[BEGIN MATERIAL PROVIDED]

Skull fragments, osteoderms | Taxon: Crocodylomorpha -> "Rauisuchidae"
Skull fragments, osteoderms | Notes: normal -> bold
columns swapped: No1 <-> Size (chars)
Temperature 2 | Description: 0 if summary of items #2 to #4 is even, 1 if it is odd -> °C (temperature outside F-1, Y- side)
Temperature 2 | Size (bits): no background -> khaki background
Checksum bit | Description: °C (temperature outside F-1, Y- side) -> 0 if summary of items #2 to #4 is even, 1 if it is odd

[END MATERIAL PROVIDED]
[BEGIN MATERIAL PROVIDED]

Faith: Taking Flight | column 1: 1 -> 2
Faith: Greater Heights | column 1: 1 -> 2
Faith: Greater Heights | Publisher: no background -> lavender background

[END MATERIAL PROVIDED]

▶ **TASK PROMPT**:
Copy the items word for word, starting at the line containing "Faith: Taking Flight | column 1: 1 -> 2" and ending at the line containing "Faith: Greater Heights | Publisher: no".

▶ **COMPLETE ANSWER**:
Faith: Taking Flight | column 1: 1 -> 2
Faith: Greater Heights | column 1: 1 -> 2
Faith: Greater Heights | Publisher: no background -> lavender background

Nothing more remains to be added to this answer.